AI to Steer Ship Following Mayflower's Lead

Anniversary commemorations to be high-tech and inclusive
By Newser Editors and Wire Services
Posted Sep 16, 2020 7:45 PM CDT
AI to Steer Ship Following Mayflower's Lead
The Mayflower Autonomous Ship will re-create the original Mayflower's journey, with a few differences.   (AP Photo/Susie Blann)
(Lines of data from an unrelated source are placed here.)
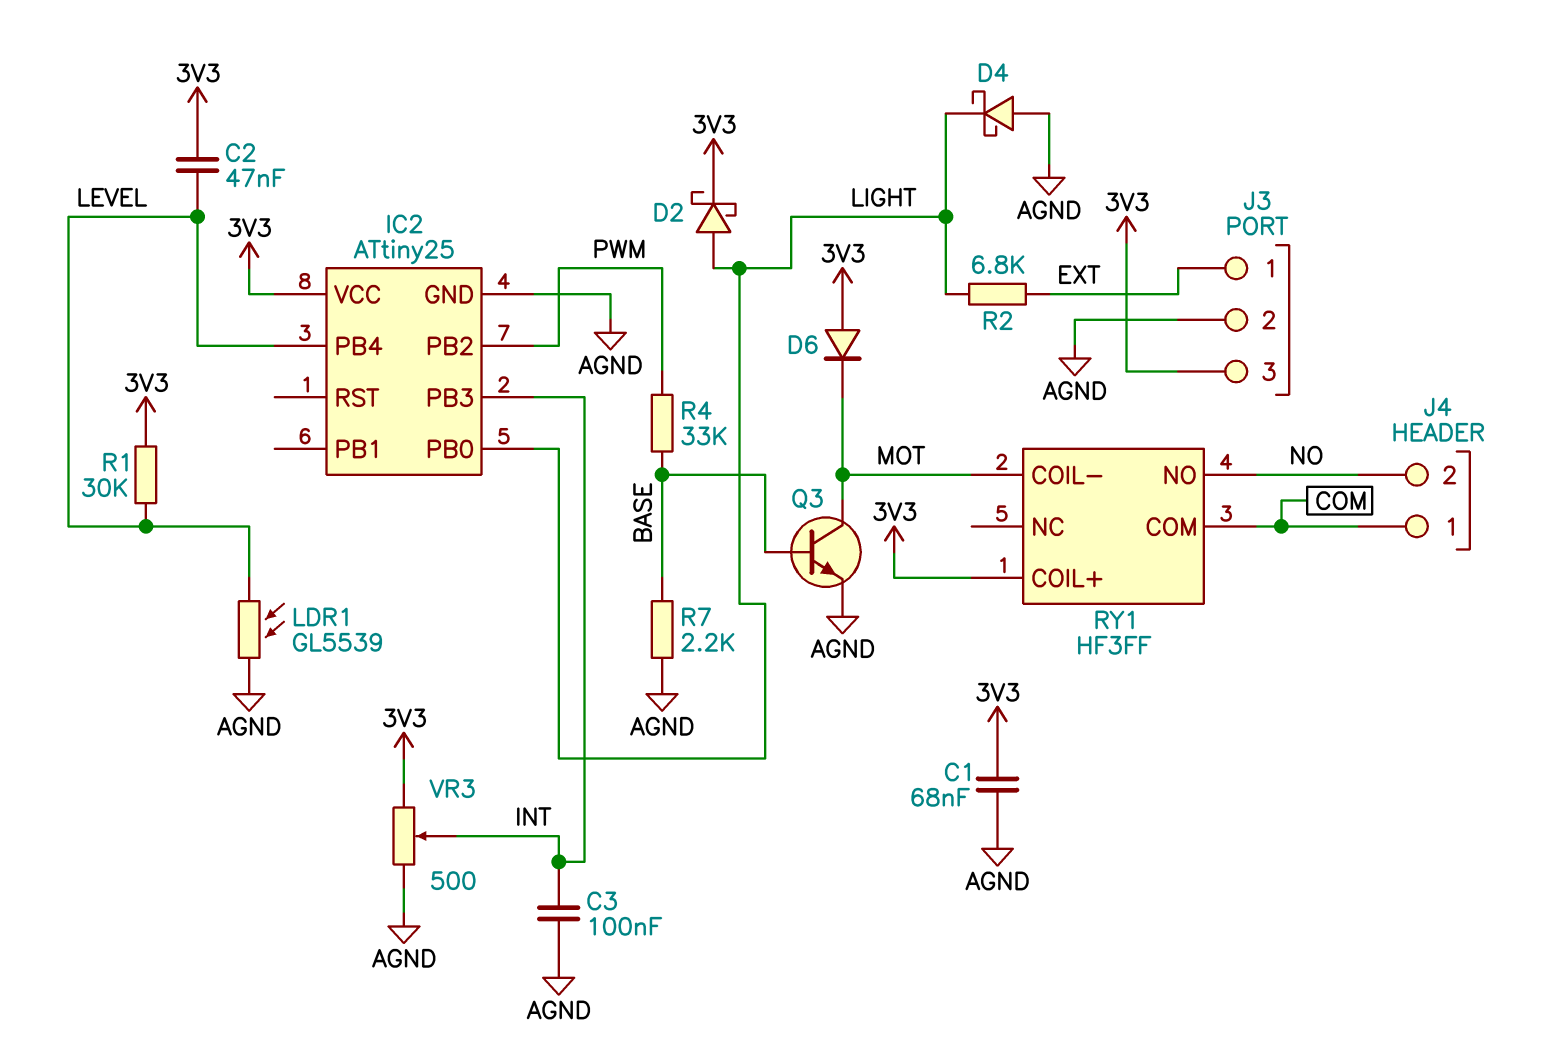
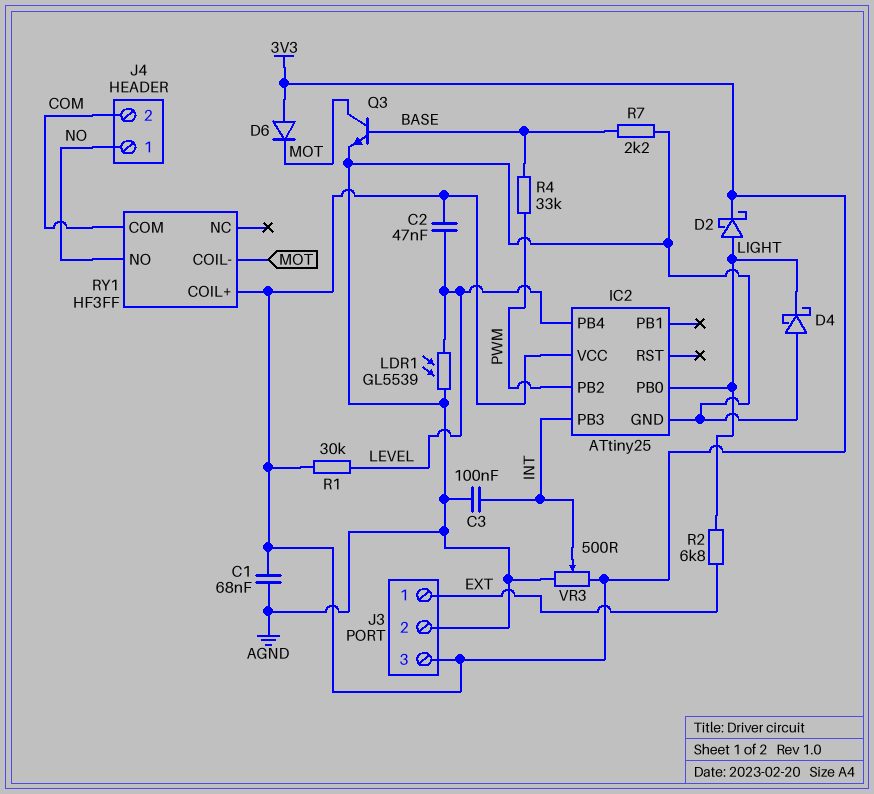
J4 pin 1: COM -> NO
J4 pin 2: NO -> COM

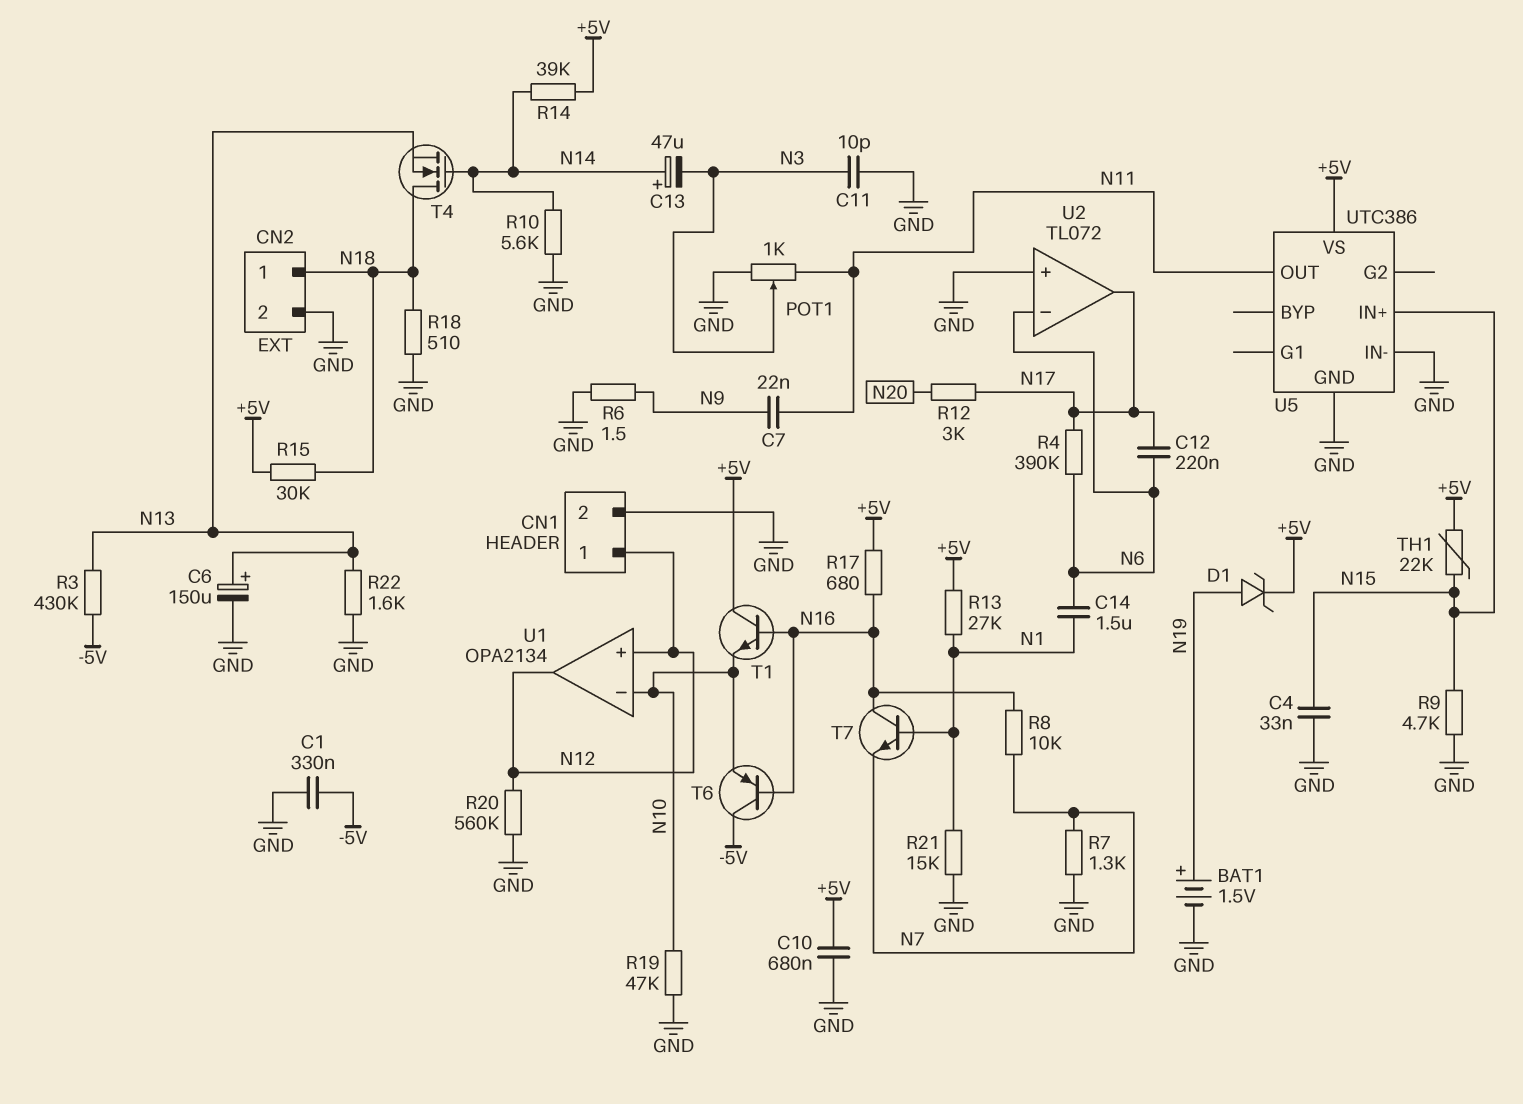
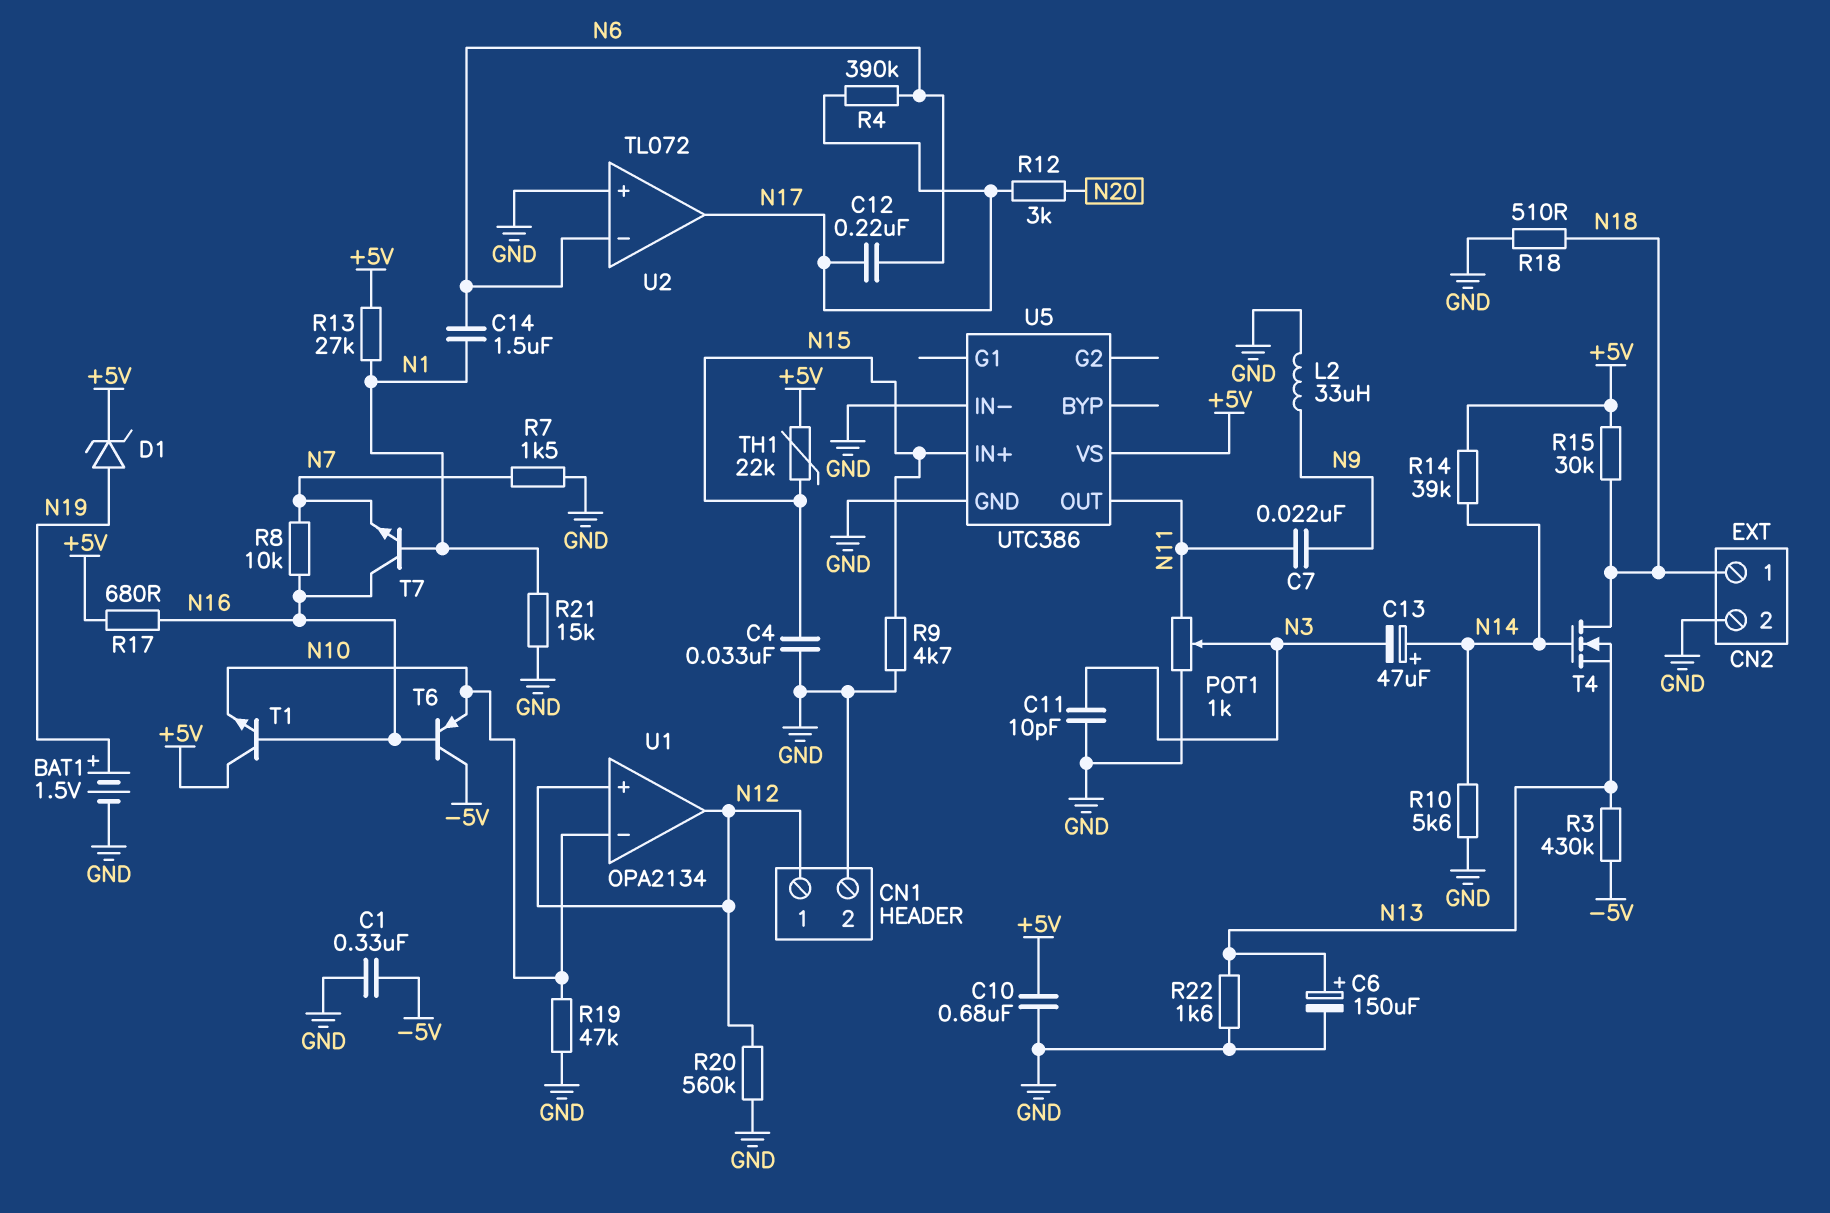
L2: none -> 33uH (GND, N9)
R6: 1.5 (GND, N9) -> none
R7: 1.3k (GND, N7) -> 1.5k (GND, N7)

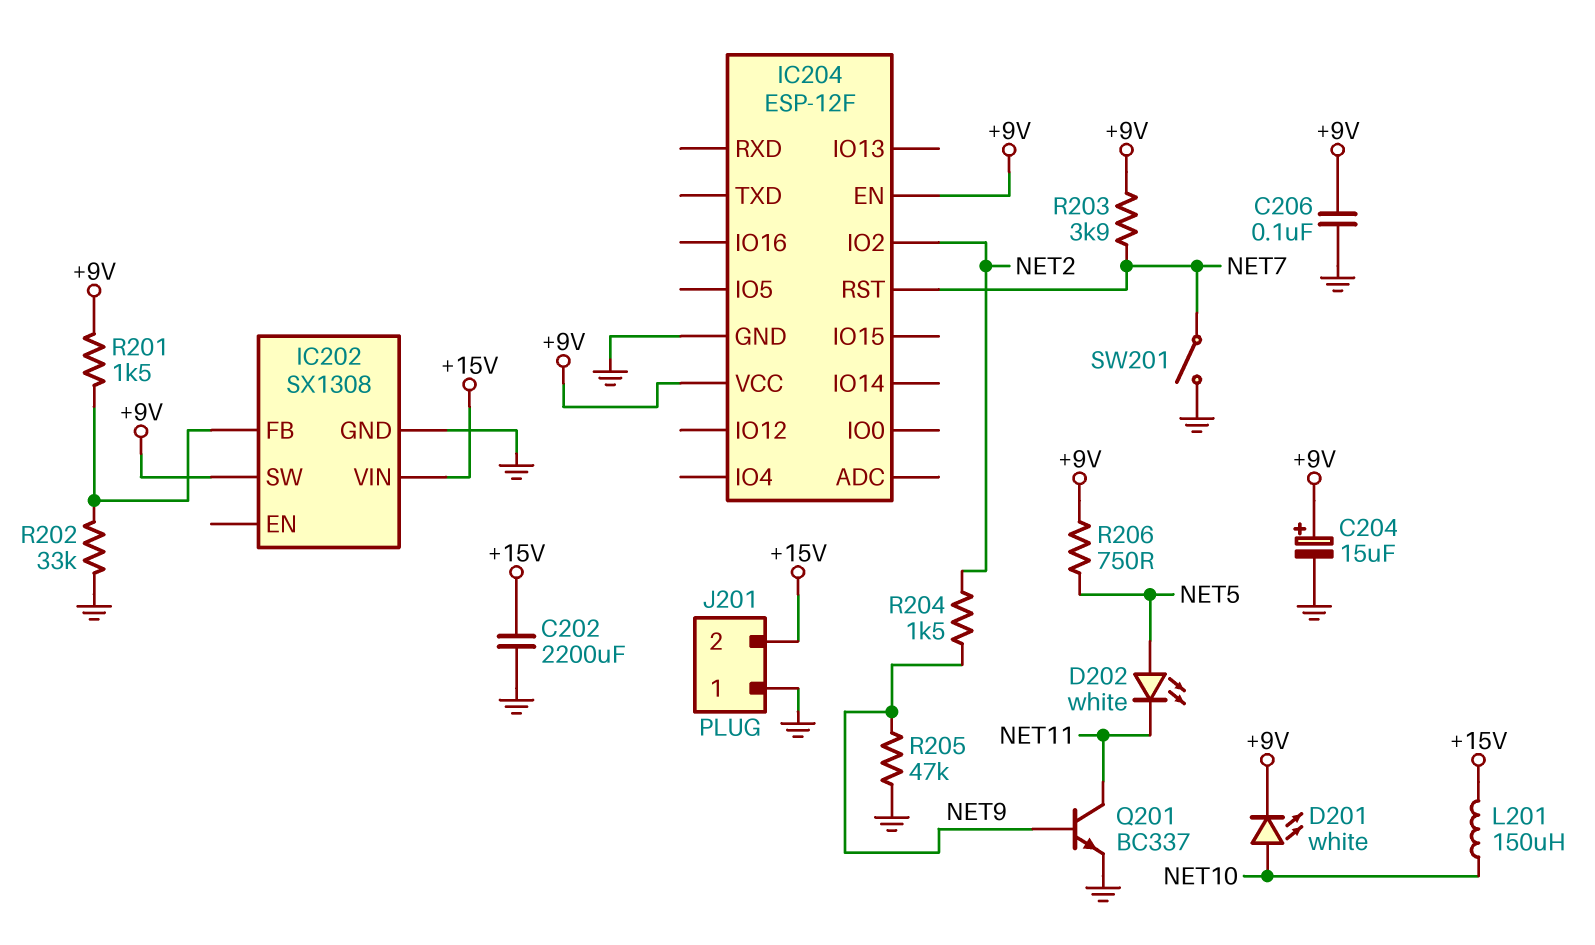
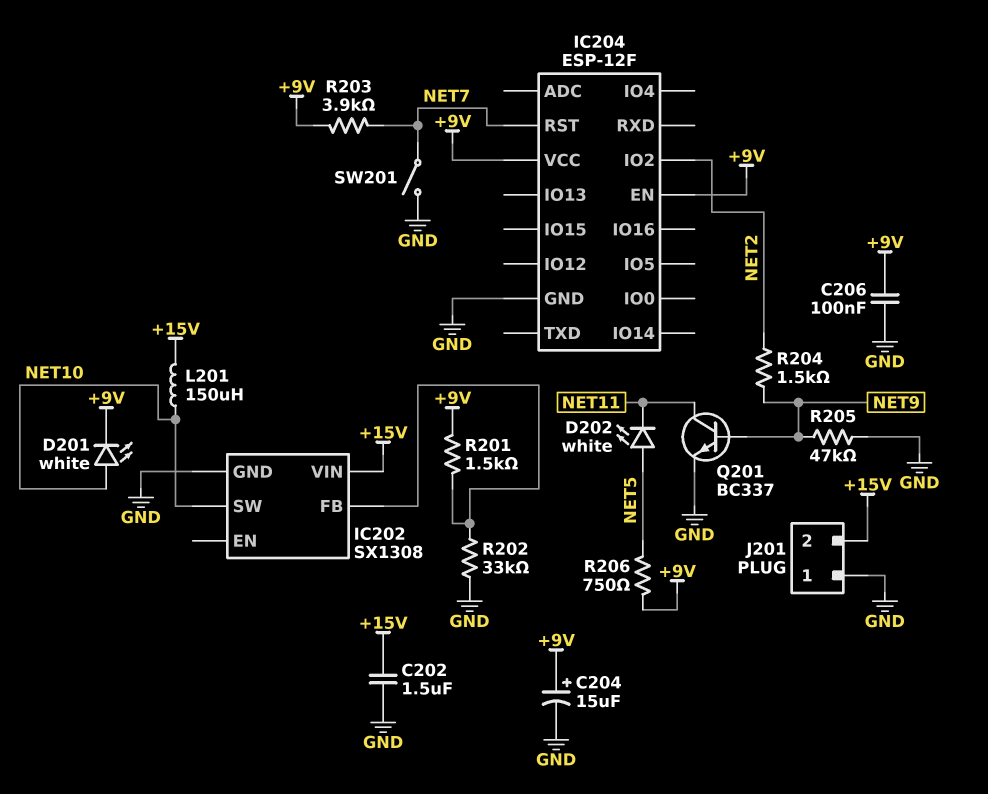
C202: 2200uF (+15V, GND) -> 1.5uF (+15V, GND)
IC202 pin SW: +9V -> NET10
With a splash of Plymouth gin, the US ambassador to Britain officially launched a ship named Mayflower on Wednesday, 400 years to the day after a wooden vessel with that name sailed from an English port and changed the history of two continents. Unlike the merchant ship that carried a group of European Puritan settlers to a new life across the Atlantic Ocean in 1620, the Mayflower christened by Ambassador Robert Wood Johnson has no crew or passengers. It will cross the sea powered by sun and wind, and steered by artificial intelligence, the AP reports. Johnson said the high-tech ship, developed by UK-based marine research organization ProMare and US tech giant IBM, showed that "the pioneering spirit of the Mayflower really lives on" in the trans-Atlantic partnership. "We're heading out with the same spirit of adventure and determination and vision for the future" as the original colonists, the American diplomat said at the ceremony in England.

Like the Mayflower in 1620, the new vessel will travel from Plymouth, England, to Plymouth, Massachusetts, but on a marine research trip. The coronavirus pandemic has delayed its trip until the spring of 2021; the launch is part of Mayflower commemorations disrupted by the pandemic. They involve British, Americans, and Dutch institutions—many 17th-century Pilgrims had fled England for Holland in the years before the voyage—and the Wampanoag people, who lived for millennia in what is now New England. In 1620, the Wampanoag helped the exhausted Mayflower settlers survive their first winter. But colonial expansion, conflict and new diseases soon had a devastating impact on the indigenous peoples. Wampanoag stories have been marginalized on past Mayflower anniversaries, but they are playing a big part in events and exhibitions this time. "It's going a long way to lend balance to this story," said Paula Peters, a Wampanoag writer and educator.